- Contributed byÌý
- historycentre
- People in story:Ìý
- Christine A Field nee Pyer.
- Location of story:Ìý
- Tooting S.W. London.
- Background to story:Ìý
- Civilian
- Article ID:Ìý
- A3157274
- Contributed on:Ìý
- 20 October 2004
It may have been in the Autumn term 1944 or early ’45. The buzz bombs fell without warning on London. We learnt to count to seven after the sound of the engine cut out, then came the explosion. The tell-tale smoke rising would tell the adults the direction to speculate who had ‘caught it’.
I was at school in Tooting Broadway. A lovely old manor house, a former country home of Lord Nelson.
My Father, too old for call up at the start of the war was directed to a reserve occupation which in his case was as a Metropolitan Police reservist. My Mother, a former civil servant, who was obliged to resign on marriage, as was the rule in those days, was ironically welcomed back into the Ministry of Food this time. My Father earned £3.00 a week in his new occupation which was not enough to keep us, so Mother returned to work soon after the start of the war when I was about 3 years old. I was cared for away from home by different relatives for five days a week. The older children taking responsibility for the younger ones in varied ways.
However from the age of 6/7 I enjoyed a freedom and sense of personal responsibility not widely available to youngsters today. I was old enough to be a latchkey kid and live at home. The nights spent in the garden shelter with my mother. The searchlights showing through the sacking that covered the entrance. Grandma was assisted into the refuge of the understairs cupboard making no concessions to war by wearing her white starched full-length nightdress, ruffled at the neck. A favourite Uncle had a bed for occasional use when he wasn’t dealing with London burning. The nights Dad wasn’t on duty he preferred to sleep soundly upstairs in his own bed after settling us in the shelter. Even when the bedroom windows were blown out I don’t recall him changing his ways, which added to my Mother’s concerns.
The incident described is their story, on behalf of all the tired parents who also needed at times to support homeless elderly relatives. Parents who turned out for work after broken nights. Mothers who still had to join ration queues and rustle up an evening meal for hungry families. They must have been grey days.

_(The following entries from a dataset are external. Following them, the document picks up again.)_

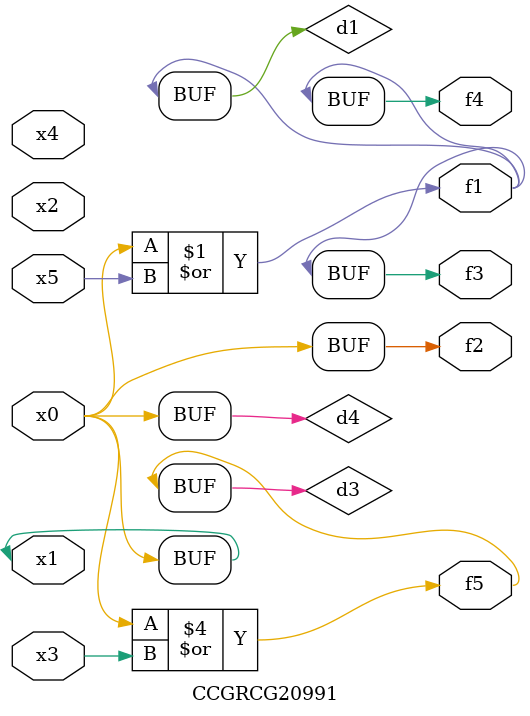
<source format=v>
module CCGRCG20991(
	input x0, x1, x2, x3, x4, x5,
	output f1, f2, f3, f4, f5
);

	wire d1, d2, d3, d4;

	or (d1, x0, x5);
	xnor (d2, x1, x4);
	or (d3, x0, x3);
	buf (d4, x0, x1);
	assign f1 = d1;
	assign f2 = d4;
	assign f3 = d1;
	assign f4 = d1;
	assign f5 = d3;
endmodule

</source>
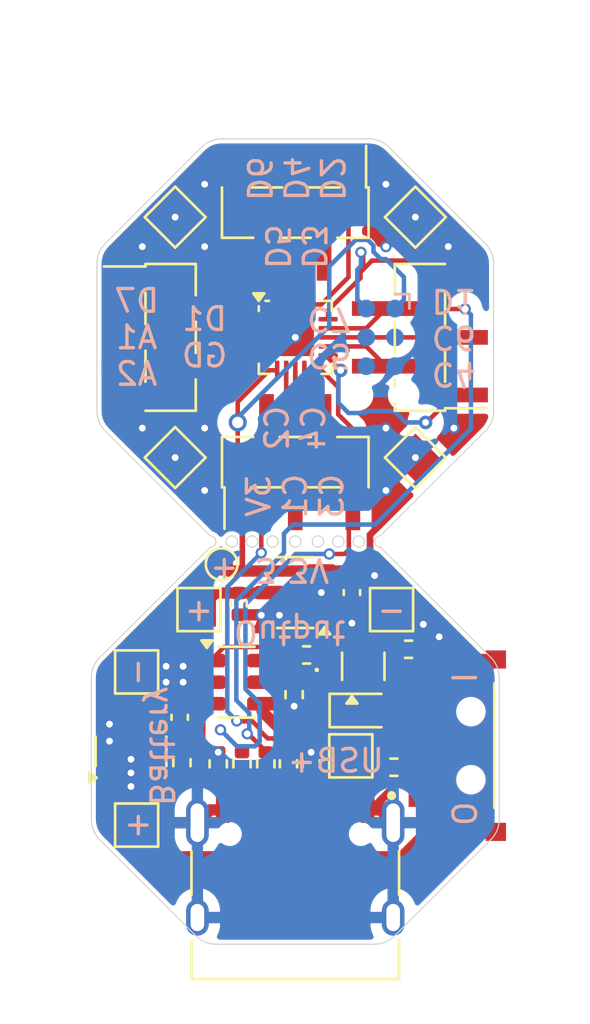
<source format=kicad_pcb>
(kicad_pcb
	(version 20240108)
	(generator "pcbnew")
	(generator_version "8.0")
	(general
		(thickness 0.8)
		(legacy_teardrops no)
	)
	(paper "A4")
	(layers
		(0 "F.Cu" signal)
		(31 "B.Cu" signal)
		(32 "B.Adhes" user "B.Adhesive")
		(33 "F.Adhes" user "F.Adhesive")
		(34 "B.Paste" user)
		(35 "F.Paste" user)
		(36 "B.SilkS" user "B.Silkscreen")
		(37 "F.SilkS" user "F.Silkscreen")
		(38 "B.Mask" user)
		(39 "F.Mask" user)
		(40 "Dwgs.User" user "User.Drawings")
		(41 "Cmts.User" user "User.Comments")
		(42 "Eco1.User" user "User.Eco1")
		(43 "Eco2.User" user "User.Eco2")
		(44 "Edge.Cuts" user)
		(45 "Margin" user)
		(46 "B.CrtYd" user "B.Courtyard")
		(47 "F.CrtYd" user "F.Courtyard")
		(48 "B.Fab" user)
		(49 "F.Fab" user)
		(50 "User.1" user)
		(51 "User.2" user)
		(52 "User.3" user)
		(53 "User.4" user)
		(54 "User.5" user)
		(55 "User.6" user)
		(56 "User.7" user)
		(57 "User.8" user)
		(58 "User.9" user)
	)
	(setup
		(stackup
			(layer "F.SilkS"
				(type "Top Silk Screen")
			)
			(layer "F.Paste"
				(type "Top Solder Paste")
			)
			(layer "F.Mask"
				(type "Top Solder Mask")
				(thickness 0.01)
			)
			(layer "F.Cu"
				(type "copper")
				(thickness 0.035)
			)
			(layer "dielectric 1"
				(type "core")
				(thickness 0.71)
				(material "FR4")
				(epsilon_r 4.5)
				(loss_tangent 0.02)
			)
			(layer "B.Cu"
				(type "copper")
				(thickness 0.035)
			)
			(layer "B.Mask"
				(type "Bottom Solder Mask")
				(thickness 0.01)
			)
			(layer "B.Paste"
				(type "Bottom Solder Paste")
			)
			(layer "B.SilkS"
				(type "Bottom Silk Screen")
			)
			(copper_finish "None")
			(dielectric_constraints no)
		)
		(pad_to_mask_clearance 0)
		(allow_soldermask_bridges_in_footprints no)
		(pcbplotparams
			(layerselection 0x00010fc_ffffffff)
			(plot_on_all_layers_selection 0x0000000_00000000)
			(disableapertmacros no)
			(usegerberextensions no)
			(usegerberattributes yes)
			(usegerberadvancedattributes yes)
			(creategerberjobfile yes)
			(dashed_line_dash_ratio 12.000000)
			(dashed_line_gap_ratio 3.000000)
			(svgprecision 4)
			(plotframeref no)
			(viasonmask no)
			(mode 1)
			(useauxorigin no)
			(hpglpennumber 1)
			(hpglpenspeed 20)
			(hpglpendiameter 15.000000)
			(pdf_front_fp_property_popups yes)
			(pdf_back_fp_property_popups yes)
			(dxfpolygonmode yes)
			(dxfimperialunits yes)
			(dxfusepcbnewfont yes)
			(psnegative no)
			(psa4output no)
			(plotreference yes)
			(plotvalue yes)
			(plotfptext yes)
			(plotinvisibletext no)
			(sketchpadsonfab no)
			(subtractmaskfromsilk no)
			(outputformat 1)
			(mirror no)
			(drillshape 1)
			(scaleselection 1)
			(outputdirectory "")
		)
	)
	(net 0 "")
	(net 1 "GND")
	(net 2 "+5V")
	(net 3 "+3.3V")
	(net 4 "+BATT")
	(net 5 "Net-(U3-GND)")
	(net 6 "Net-(D1-K)")
	(net 7 "V_RAW")
	(net 8 "unconnected-(J1-SWO-Pad6)")
	(net 9 "unconnected-(J1-SWCLK-Pad4)")
	(net 10 "unconnected-(J1-~{RESET}-Pad3)")
	(net 11 "/SWDIO")
	(net 12 "Net-(J2-D--PadA7)")
	(net 13 "Net-(J2-D+-PadA6)")
	(net 14 "unconnected-(J2-SBU1-PadA8)")
	(net 15 "Net-(J2-CC2)")
	(net 16 "unconnected-(J2-SBU2-PadB8)")
	(net 17 "Net-(J2-CC1)")
	(net 18 "Net-(Q1A-D)")
	(net 19 "Net-(Q1B-G)")
	(net 20 "Net-(U2-PROG)")
	(net 21 "Net-(U2-~{CHRG})")
	(net 22 "D+")
	(net 23 "D-")
	(net 24 "DPU")
	(net 25 "Net-(U3-VDD)")
	(net 26 "unconnected-(S1-NC-Pad3)")
	(net 27 "unconnected-(U2-STDBY-Pad5)")
	(net 28 "/PD5")
	(net 29 "/PD6")
	(net 30 "/PD3")
	(net 31 "/PD4")
	(net 32 "/PD2")
	(net 33 "/PA1")
	(net 34 "/PA2")
	(net 35 "/PD7")
	(net 36 "/PD0")
	(net 37 "/PC1")
	(net 38 "/PC2")
	(net 39 "/PC4")
	(net 40 "/PC6")
	(net 41 "/PC5")
	(footprint "Connector_PinHeader_1.27mm:PinHeader_1x05_P1.27mm_Vertical_SMD_Pin1Left" (layer "F.Cu") (at 83.5 69.5))
	(footprint "Resistor_SMD:R_0402_1005Metric" (layer "F.Cu") (at 89.7 88.3 -90))
	(footprint "Capacitor_SMD:C_0402_1005Metric" (layer "F.Cu") (at 91.5 80.75 90))
	(footprint "Connector_PinHeader_1.27mm:PinHeader_1x05_P1.27mm_Vertical_SMD_Pin1Left" (layer "F.Cu") (at 89 75 90))
	(footprint "Resistor_SMD:R_0402_1005Metric" (layer "F.Cu") (at 86.65 88.3 -90))
	(footprint "Capacitor_SMD:C_0402_1005Metric" (layer "F.Cu") (at 83.9 86.25 -90))
	(footprint "TestPoint:TestPoint_Pad_D1.0mm" (layer "F.Cu") (at 85.75 79.5))
	(footprint "TestPoint:TestPoint_Pad_1.5x1.5mm" (layer "F.Cu") (at 82 91))
	(footprint "TestPoint:TestPoint_Pad_1.5x1.5mm" (layer "F.Cu") (at 94.3 64.2 45))
	(footprint "Package_TO_SOT_SMD:SOT-23" (layer "F.Cu") (at 81.75 87.75 90))
	(footprint "Resistor_SMD:R_0402_1005Metric" (layer "F.Cu") (at 89.5 83.5))
	(footprint "TestPoint:TestPoint_Pad_1.5x1.5mm" (layer "F.Cu") (at 94.3 74.8 45))
	(footprint "LED_SMD:LED_0402_1005Metric" (layer "F.Cu") (at 89.95 85.25 -90))
	(footprint "Diode_SMD:D_0603_1608Metric" (layer "F.Cu") (at 92 85.95))
	(footprint "Resistor_SMD:R_0402_1005Metric" (layer "F.Cu") (at 94 83.25))
	(footprint "Package_TO_SOT_SMD:SOT-23-3" (layer "F.Cu") (at 89 80.75 180))
	(footprint "TestPoint:TestPoint_Pad_1.5x1.5mm" (layer "F.Cu") (at 84.75 81.5))
	(footprint "Resistor_SMD:R_0402_1005Metric" (layer "F.Cu") (at 84 88.25 -90))
	(footprint "Connector_PinHeader_1.27mm:PinHeader_1x05_P1.27mm_Vertical_SMD_Pin1Left" (layer "F.Cu") (at 94.5 69.5 180))
	(footprint "common:SK3296S01L1" (layer "F.Cu") (at 95.5 87.5 -90))
	(footprint "Connector_PinHeader_1.27mm:PinHeader_1x05_P1.27mm_Vertical_SMD_Pin1Left" (layer "F.Cu") (at 89 64 -90))
	(footprint "Capacitor_SMD:C_0402_1005Metric" (layer "F.Cu") (at 86.5 81.25 90))
	(footprint "Resistor_SMD:R_0402_1005Metric" (layer "F.Cu") (at 87.7 88.3 -90))
	(footprint "Package_DFN_QFN:QFN-20-1EP_3x3mm_P0.4mm_EP1.65x1.65mm" (layer "F.Cu") (at 89 69.5))
	(footprint "Resistor_SMD:R_0402_1005Metric" (layer "F.Cu") (at 93.35 88.45))
	(footprint "Package_TO_SOT_SMD:SOT-563" (layer "F.Cu") (at 92 84 90))
	(footprint "TestPoint:TestPoint_Pad_1.5x1.5mm" (layer "F.Cu") (at 91.45 87.95))
	(footprint "Connector_USB:USB_C_Receptacle_XKB_U262-16XN-4BVC11" (layer "F.Cu") (at 89 94))
	(footprint "TestPoint:TestPoint_Pad_1.5x1.5mm" (layer "F.Cu") (at 82 84.25))
	(footprint "Resistor_SMD:R_0402_1005Metric" (layer "F.Cu") (at 85.6 88.3 -90))
	(footprint "TestPoint:TestPoint_Pad_1.5x1.5mm" (layer "F.Cu") (at 83.7 64.2 45))
	(footprint "Resistor_SMD:R_0402_1005Metric" (layer "F.Cu") (at 88.7 88.3 -90))
	(footprint "TestPoint:TestPoint_Pad_1.5x1.5mm" (layer "F.Cu") (at 93.25 81.5))
	(footprint "Resistor_SMD:R_0402_1005Metric" (layer "F.Cu") (at 88.95 85.25 -90))
	(footprint "TestPoint:TestPoint_Pad_1.5x1.5mm" (layer "F.Cu") (at 83.7 74.8 45))
	(footprint "Package_TO_SOT_SMD:TSOT-23-6" (layer "F.Cu") (at 86.4 84.7))
	(footprint "Connector:Tag-Connect_TC2030-IDC-NL_2x03_P1.27mm_Vertical"
		(layer "B.Cu")
		(uuid "febb63a5-ae9c-4d99-9bdb-05467634c754")
		(at 92.766 69.5 -90)
		(descr "Tag-Connect programming header; http://www.tag-connect.com/Materials/TC2030-IDC-NL.pdf")
		(tags "tag connect programming header pogo pins")
		(property "Reference" "J1"
			(at 0 -2.7 90)
			(layer "B.SilkS")
			(hide yes)
			(uuid "9cdf1c9d-08df-4d4e-a400-1a8bea666986")
			(effects
				(font
					(size 1 1)
					(thickness 0.15)
				)
				(justify mirror)
			)
		)
		(property "Value" "Conn_ARM_SWD_TagConnect_TC2030-NL"
			(at 0.3 2.3 90)
			(layer "B.Fab")
			(uuid "6d68ff44-df69-454f-99bd-6701b49c09c7")
			(effects
				(font
					(size 1 1)
					(thickness 0.15)
				)
				(justify mirror)
			)
		)
		(property "Footprint" "Connector:Tag-Connect_TC2030-IDC-NL_2x03_P1.27mm_Vertical"
			(at 0 0 90)
			(unlocked yes)
			(layer "B.Fab")
			(hide yes)
			(uuid "94ca32ff-eaf7-4a43-abb4-995ed75cd4c5")
			(effects
				(font
					(size 1.27 1.27)
					(thickness 0.15)
				)
				(justify mirror)
			)
		)
		(property "Datasheet" "https://www.tag-connect.com/wp-content/uploads/bsk-pdf-manager/TC2030-CTX_1.pdf"
			(at 0 0 90)
			(unlocked yes)
			(layer "B.Fab")
			(hide yes)
			(uuid "9879821c-59a3-4cae-bbd8-933994847079")
			(effects
				(font
					(size 1.27 1.27)
					(thickness 0.15)
				)
				(justify mirror)
			)
		)
		(property "Description" "Tag-Connect ARM Cortex SWD JTAG connector, 6 pin, no legs"
			(at 0 0 90)
			(unlocked yes)
			(layer "B.Fab")
			(hide yes)
			(uuid "12989259-2a84-498b-bf52-d09bc51af216")
			(effects
				(font
					(size 1.27 1.27)
					(thickness 0.15)
				)
				(justify mirror)
			)
		)
		(property "LCSC Part" ""
			(at 0 0 90)
			(unlocked yes)
			(layer "B.Fab")
			(hide yes)
			(uuid "62123c33-5860-45c5-a75e-0cf947d17569")
			(effects
				(font
					(size 1 1)
					(thickness 0.15)
				)
				(justify mirror)
			)
		)
		(property ki_fp_filters "*TC2030*")
		(path "/f01015c4-dca3-435a-8cc0-a6fd157be497")
		(sheetname "Root")
		(sheetfile "ch32-breakout.kicad_sch")
		(attr exclude_from_pos_files exclude_from_bom)
		(fp_line
			(start -1.905 -0.635)
			(end -1.905 -1.27)
			(stroke
				(width 0.12)
				(type solid)
			)
			(layer "B.SilkS")
			(uuid "96630cfa-c94f-4ebe-b0d7-b590c4790e04")
		)
		(fp_line
			(start -1.905 -1.27)
			(end -1.27 -1.27)
			(stroke
				(width 0.12)
				(type solid)
			)
			(layer "B.SilkS")
			(uuid "e4042f0a-1d02-4c1a-8247-dde49b666d96")
		)
		(fp_line
			(start -3.5 2)
			(end -3.5 -2)
			(stroke
				(width 0.05)
				(type solid)
			)
			(layer "B.CrtYd")
			(uuid "1194d087-c928-4217-a9ee-cef1da5d991d")
		)
		(fp_line
			(start 3.5 2)
			(end -3.5 2)
			(stroke
				(width 0.05)
				(type solid)
			)
			(layer "B.CrtYd")
			(uuid "359a668e-b9b1-41f5-9680-776ffbd8bc5c")
		)
		(fp_line
			(start -3.5 -2)
			(end 3.5 -2)
			(stroke
				(width 0.05)
				(type solid)
			)
			(layer "B.CrtYd")
			(uuid "10844d42-ef9e-49ac-b3f7-d2e31470c5d3")
		)
		(fp_line
			(start 3.5 -2)
			(end 3.5 2)
			(stroke
				(width 0.05)
				(type solid)
			)
			(layer "B.CrtYd")
			(uuid "e0e4c6dc-797b-4e0c-8a89-d8749b1cbbb7")
		)
		(fp_text user "KEEPOUT"
			(at 0 0 90)
			(layer "Cmts.User")
			(uuid "20724716-558f-48b8-a09b-e0d882d6150c")
			(effects
				(font
					(size 0.4 0.4)
					(thickness 0.07)
				)
			)
		)
		(fp_text user "${REFERENCE}"
			(at 0 0 90)
			(layer "B.Fab")
			(uuid "ac6e0f3c-8b29-454d-a812-26555c7d0e7f")
			(effects
				(font
					(size 1 1)
					(thickness 0.15)
				)
				(justify mirror)
			)
		)
		(pad "" np_thru_hole circle
			(at -2.54 0 270)
			(size 0.9906 0.9906)
			(drill 0.9906)
			(layers "*.Cu" "*.Mask" "In1.Cu" "In2.Cu" "In3.Cu" "In4.Cu" "In5.Cu" "In6.Cu"
				"In7.Cu" "In8.Cu" "In9.Cu" "In10.Cu" "In11.Cu" "In12.Cu" "In13.Cu" "In14.Cu"
				"In15.Cu" "In16.Cu" "In17.Cu" "In18.Cu" "In19.Cu" "In20.Cu" "In21.Cu"
				"In22.Cu" "In23.Cu" "In24.Cu" "In25.Cu" "In26.Cu" "In27.Cu" "In28.Cu"
				"In29.Cu" "In30.Cu"
			)
			(uuid "7e1361f9-5a73-4d27-a5af-4f4d1c087860")
		)
		(pad "" np_thru_hole circle
			(at 2.54 -1.016 270)
			(size 0.9906 0.9906)
			(drill 0.9906)
			(layers "*.Cu" "*.Mask" "In1.Cu" "In2.Cu" "In3.Cu" "In4.Cu" "In5
... [131860 chars truncated]
</source>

Not so the kids. We dreamt of bananas. We saw pictures of them, my age group did not remember tasting them or oranges but we knew that they were the good times that would come after the war. I do not remember fear. Sometimes I heard my Mother express some anxiety to my Father. To kids it was just life and there was plenty of it. Gas masks! The implications did not resonate with children. Collecting jam jars for the war effort and getting a farthing each. A quarter old penny! There was Brownies, shrapnel in the garden after an air raid and I was free to go to the British Restaurant and spend my school-meal money. Some children went home for dinner who did not have out-working Mothers. Memory is that children walked to and from school either singly or in groups from the age of 5. My journey would have been about a mile each way. I had a younger child to collect on the way and see safely across the Broadway. And what delights to pause and ponder on the way home. Inside the boarded display windows and dim lighting, Woolworths yielded treasures: pencils, crayons, hair slides and papers. In reality the choice must have been limited but it was a distraction on the homeward journey leading to much debate as to where that 2d pocket money should be spent.
School dinner was a burnt jacket potato and a sardine and you had best eat up because apparently the sailors risked life and limb to get it to us. Similarly not too much rubber work, don’t make mistakes in your work because, the nuns told us, those sailors had taken risks to get those erasers to us!
The British Restaurant in Tooting was a corrugated iron building erected on a bombsite providing hot meals served from a counter by another band of hardworking women. I doubt the menu varied much. Waterlogged cabbage featured, boiled potatoes and spam but then there were puddings to send you back to school feeling sustained. Steamed sponge and custard, delicious and warming. Something to tell about on return for those whose parents wouldn’t indulge such independent behaviour in their 8 year olds. Trestle tables that could be shared with shop girls, bank managers and barrow boys enjoying a subsidised hot meal before returning to work. A heady sense of being part of their independence before returning to the comforting disciplines of a child’s world.
The blast shot shards of glass across the second floor classroom. The children that were cut were of course the ones that were shocked. I suffered no injury, recall seeing the plume of smoke in the middle distance. It was secondary damage. The next bit was good when the whole school was marshalled downstairs into the school hall. Miss Cook, the gym mistress played cheerful tunes on the piano and we were allowed to talk amongst ourselves.
My father arrived in his policeman uniform to collect me from this jolly party atmosphere. He consoled me by saying that we would go to the pictures. At the first phone box we stopped, he put through a call to my Mother who was now employed on the busy London Transport switchboard at Chiswick. I was handed the phone in order to reassure her, I later realised, which I guess I must have done by telling her I was going to the pictures.
Just another everyday worry and heartstopping moment in parental life during the war, when you learn that a bomb has dropped in the vicinity of your child’s school.